Note: This is from contributor B.H. who regularly shares her stories as she’s gone through her son’s addiction and recovery journey.
The Importance of Self-Care when Your Child is Addicted
What's In This Article?
As a mom, like many moms, I have always wanted my son to be safe. Being in complete control of his life was simple when he was young. But as he grew older and became an adult, it was heart-wrenching to see him deteriorate right before my eyes. When he came home from college and told me he was addicted to drugs, he looked disheveled, thin, and severely unhealthy. All of those years in my memory of keeping him healthy and secure flashed before my eyes as I talked with him and listened to his sadness and desperation. I will never forget that evening, as well as the days after.
Self-Help…Helped
Once he entered rehab, I remember attending a class on addiction. I remember the instructor telling us, “Do something for you. Get a manicure, a new hairstyle, go out to dinner with a loved one, take a day off work, or anything else to make yourself feel good about you.”
I thought to myself, “How in the hell can I feel better? My life feels like it is over.”

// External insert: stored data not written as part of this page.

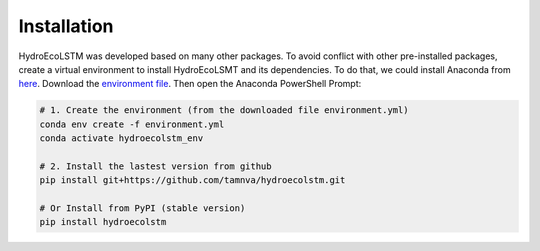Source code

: Installation
===========
.. Installation with Anaconda

HydroEcoLSTM was developed based on many other packages. To avoid conflict with other pre-installed packages, create a virtual environment to install HydroEcoLSMT and its dependencies. To do that, we could install Anaconda from `here <https://www.anaconda.com/>`_. Download the `environment file <https://github.com/tamnva/hydroecolstm/tree/master/environments/>`_. Then open the Anaconda PowerShell Prompt:

.. code-block:: python
    
    # 1. Create the environment (from the downloaded file environment.yml)
    conda env create -f environment.yml
    conda activate hydroecolstm_env

    # 2. Install the lastest version from github
    pip install git+https://github.com/tamnva/hydroecolstm.git

    # Or Install from PyPI (stable version)
    pip install hydroecolstm
    

	
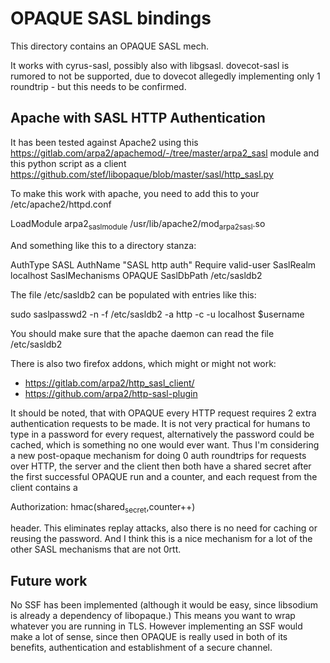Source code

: * OPAQUE SASL bindings

This directory contains an OPAQUE SASL mech.

It works with cyrus-sasl, possibly also with libgsasl. dovecot-sasl is
rumored to not be supported, due to dovecot allegedly implementing
only 1 roundtrip - but this needs to be confirmed.

** Apache with SASL HTTP Authentication

It has been tested against Apache2 using this
https://gitlab.com/arpa2/apachemod/-/tree/master/arpa2_sasl module and
this python script as a client
https://github.com/stef/libopaque/blob/master/sasl/http_sasl.py

To make this work with apache, you need to add this to your /etc/apache2/httpd.conf

#+BEGIN_SAMPLE
LoadModule arpa2_sasl_module  /usr/lib/apache2/mod_arpa2_sasl.so
#+END_SAMPLE

And something like this to a directory stanza:

#+BEGIN_SAMPLE
AuthType SASL
AuthName "SASL http auth"
Require valid-user
SaslRealm localhost
SaslMechanisms OPAQUE
SaslDbPath /etc/sasldb2
#+END_SAMPLE

The file /etc/sasldb2 can be populated with entries like this:

#+BEGIN_SAMPLE
sudo saslpasswd2 -n -f /etc/sasldb2 -a http -c -u localhost $username
#+END_SAMPLE

You should make sure that the apache daemon can read the file /etc/sasldb2

There is also two firefox addons, which might or might not work:

 - https://gitlab.com/arpa2/http_sasl_client/
 - https://github.com/arpa2/http-sasl-plugin

It should be noted, that with OPAQUE every HTTP request requires 2
extra authentication requests to be made. It is not very practical for
humans to type in a password for every request, alternatively the
password could be cached, which is something no one would ever want.
Thus I'm considering a new post-opaque mechanism for doing 0 auth
roundtrips for requests over HTTP, the server and the client then both
have a shared secret after the first successful OPAQUE run and a
counter, and each request from the client contains a

#+BEGIN_SAMPLE
Authorization: hmac(shared_secret,counter++)
#+END_SAMPLE

header. This eliminates replay attacks, also there is no need for
caching or reusing the password. And I think this is a nice mechanism
for a lot of the other SASL mechanisms that are not 0rtt.

** Future work

No SSF has been implemented (although it would be easy, since
libsodium is already a dependency of libopaque.) This means you want
to wrap whatever you are running in TLS. However implementing an SSF
would make a lot of sense, since then OPAQUE is really used in both of
its benefits, authentication and establishment of a secure channel.
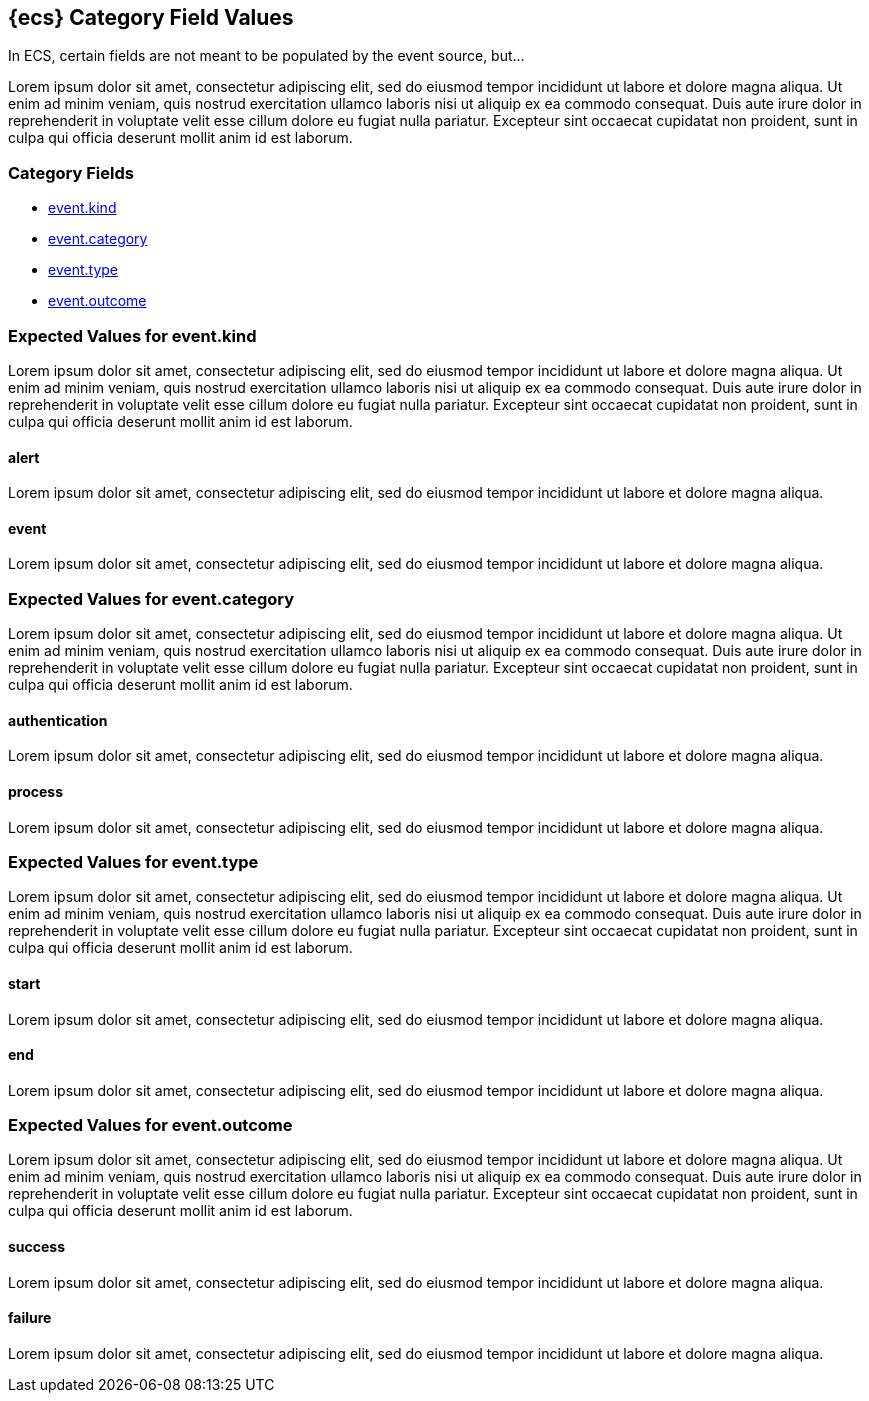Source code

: [[ecs-category-field-values-reference]]
== {ecs} Category Field Values

In ECS, certain fields are not meant to be populated by the event source, but...

Lorem ipsum dolor sit amet, consectetur adipiscing elit, sed do eiusmod tempor incididunt ut labore et dolore magna aliqua. Ut enim ad minim veniam, quis nostrud exercitation ullamco laboris nisi ut aliquip ex ea commodo consequat. Duis aute irure dolor in reprehenderit in voluptate velit esse cillum dolore eu fugiat nulla pariatur. Excepteur sint occaecat cupidatat non proident, sunt in culpa qui officia deserunt mollit anim id est laborum.

[float]
[[ecs-category-fields]]
=== Category Fields

* <<ecs-category-event-kind,event.kind>>
* <<ecs-category-event-category,event.category>>
* <<ecs-category-event-type,event.type>>
* <<ecs-category-event-outcome,event.outcome>>

[[ecs-category-event-kind]]
=== Expected Values for event.kind

Lorem ipsum dolor sit amet, consectetur adipiscing elit, sed do eiusmod tempor incididunt ut labore et dolore magna aliqua. Ut enim ad minim veniam, quis nostrud exercitation ullamco laboris nisi ut aliquip ex ea commodo consequat. Duis aute irure dolor in reprehenderit in voluptate velit esse cillum dolore eu fugiat nulla pariatur. Excepteur sint occaecat cupidatat non proident, sunt in culpa qui officia deserunt mollit anim id est laborum.

[float]
[[ecs-event-kind-alert]]
==== alert

Lorem ipsum dolor sit amet, consectetur adipiscing elit, sed do eiusmod tempor incididunt ut labore et dolore magna aliqua.

[float]
==== event

Lorem ipsum dolor sit amet, consectetur adipiscing elit, sed do eiusmod tempor incididunt ut labore et dolore magna aliqua.

[[ecs-category-event-category]]
=== Expected Values for event.category

Lorem ipsum dolor sit amet, consectetur adipiscing elit, sed do eiusmod tempor incididunt ut labore et dolore magna aliqua. Ut enim ad minim veniam, quis nostrud exercitation ullamco laboris nisi ut aliquip ex ea commodo consequat. Duis aute irure dolor in reprehenderit in voluptate velit esse cillum dolore eu fugiat nulla pariatur. Excepteur sint occaecat cupidatat non proident, sunt in culpa qui officia deserunt mollit anim id est laborum.

[float]
==== authentication

Lorem ipsum dolor sit amet, consectetur adipiscing elit, sed do eiusmod tempor incididunt ut labore et dolore magna aliqua.


[float]
==== process

Lorem ipsum dolor sit amet, consectetur adipiscing elit, sed do eiusmod tempor incididunt ut labore et dolore magna aliqua.


[[ecs-category-event-type]]
=== Expected Values for event.type

Lorem ipsum dolor sit amet, consectetur adipiscing elit, sed do eiusmod tempor incididunt ut labore et dolore magna aliqua. Ut enim ad minim veniam, quis nostrud exercitation ullamco laboris nisi ut aliquip ex ea commodo consequat. Duis aute irure dolor in reprehenderit in voluptate velit esse cillum dolore eu fugiat nulla pariatur. Excepteur sint occaecat cupidatat non proident, sunt in culpa qui officia deserunt mollit anim id est laborum.


[float]
==== start

Lorem ipsum dolor sit amet, consectetur adipiscing elit, sed do eiusmod tempor incididunt ut labore et dolore magna aliqua.


[float]
==== end

Lorem ipsum dolor sit amet, consectetur adipiscing elit, sed do eiusmod tempor incididunt ut labore et dolore magna aliqua.


[[ecs-category-event-outcome]]
=== Expected Values for event.outcome

Lorem ipsum dolor sit amet, consectetur adipiscing elit, sed do eiusmod tempor incididunt ut labore et dolore magna aliqua. Ut enim ad minim veniam, quis nostrud exercitation ullamco laboris nisi ut aliquip ex ea commodo consequat. Duis aute irure dolor in reprehenderit in voluptate velit esse cillum dolore eu fugiat nulla pariatur. Excepteur sint occaecat cupidatat non proident, sunt in culpa qui officia deserunt mollit anim id est laborum.

[float]
==== success

Lorem ipsum dolor sit amet, consectetur adipiscing elit, sed do eiusmod tempor incididunt ut labore et dolore magna aliqua.


[float]
==== failure

Lorem ipsum dolor sit amet, consectetur adipiscing elit, sed do eiusmod tempor incididunt ut labore et dolore magna aliqua.
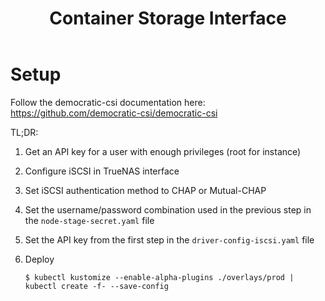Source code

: #+TITLE: Container Storage Interface

* Setup

Follow the democratic-csi documentation here: https://github.com/democratic-csi/democratic-csi

TL;DR:
1. Get an API key for a user with enough privileges (root for instance)
2. Configure iSCSI in TrueNAS interface
3. Set iSCSI authentication method to CHAP or Mutual-CHAP
4. Set the username/password combination used in the previous step in the =node-stage-secret.yaml= file
5. Set the API key from the first step in the =driver-config-iscsi.yaml= file
6. Deploy
   #+BEGIN_EXAMPLE
   $ kubectl kustomize --enable-alpha-plugins ./overlays/prod | kubectl create -f- --save-config
   #+END_EXAMPLE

After a few weeks of my son being in an amazing rehab facility, I could see that he was starting to change for the better. The physical symptoms of withdrawal were over, and even though he was still dealing with intense psychological effects, I knew that he was headed in the right direction. My husband, my son’s stepfather, gave me a gift certificate to get a manicure (he listened!) and let me sleep and rest as much as I wanted. I was going through a bit of depression before I started Nar Anon and counseling, and when I wasn’t working…I just wanted to sleep. To me, sleeping and being to myself was my form of self-help until I found a counselor and Nar Anon. Taking time to go buy a latte and go to meetings also helped a lot. My self-help looked to be centered on my son’s addiction, but the meetings focused on me, and they were beneficial and made me actually smile again.
It May Take Time…
Self-care when your addicted child is either in active addiction, rehab, or recovery is essential. It took months to see the light and understand that his life was not my life. And those months drug me through the mud. It affected my job, leaving me unable to focus, and it affected my whole being. Who was I? I was the mother of a drug addict, rather than being me. I was a victim of his drug addiction, and I consistently and irrevocably connected it with me. I was going down with him. When he called me from rehab telling me how miserable he was, I became miserable.
It is important to understand that your child’s decisions are not yours. You do not own them by any means. It takes time to get to the point of putting your hand up and saying, “Not my problem!” It takes time to understand that no matter how much you do, no matter how much love you give, that it will not change a thing. It is a battle that you will not win, no matter what you do.
Why Self-Care is Crucial
When self-care is ignored, consequences occur. Don’t feel like taking a shower for a few days? Well, others will notice. Stressed out and anxious all the time? Be ready to get sick. Isolating your friends and the ones who love you? They will be affected and confused. Calling in sick to work? Your job and livelihood will suffer. You have to take care of yourself in order to live a successful life. Even if you don’t want to get up out of bed and get started on your day, you have to do it or you will feel worse. Choosing to live a healthy life for yourself will open up that door to happiness and well-being in all areas of your life. No matter how difficult times may seem, you do have a life to live, and you do have responsibilities. Letting everything go because your child is going through a rough time only affects you and the ones that love you the most.
Once you realize that your young-adult’s choices are not about you, but about the child, you will feel the weight come off of your shoulders. Understand that no matter how much you worry, enable, do-for, love, love even more, and suffer inside…your child is going to do what he wants to do. It doesn’t matter. So start thinking for yourself and begin the healing. Yes, it is okay to break down and cry, but then be sure to get back up and move forward. It is a process, and it does take time, but once it clicks you will see that your life is pretty amazing and worth really living.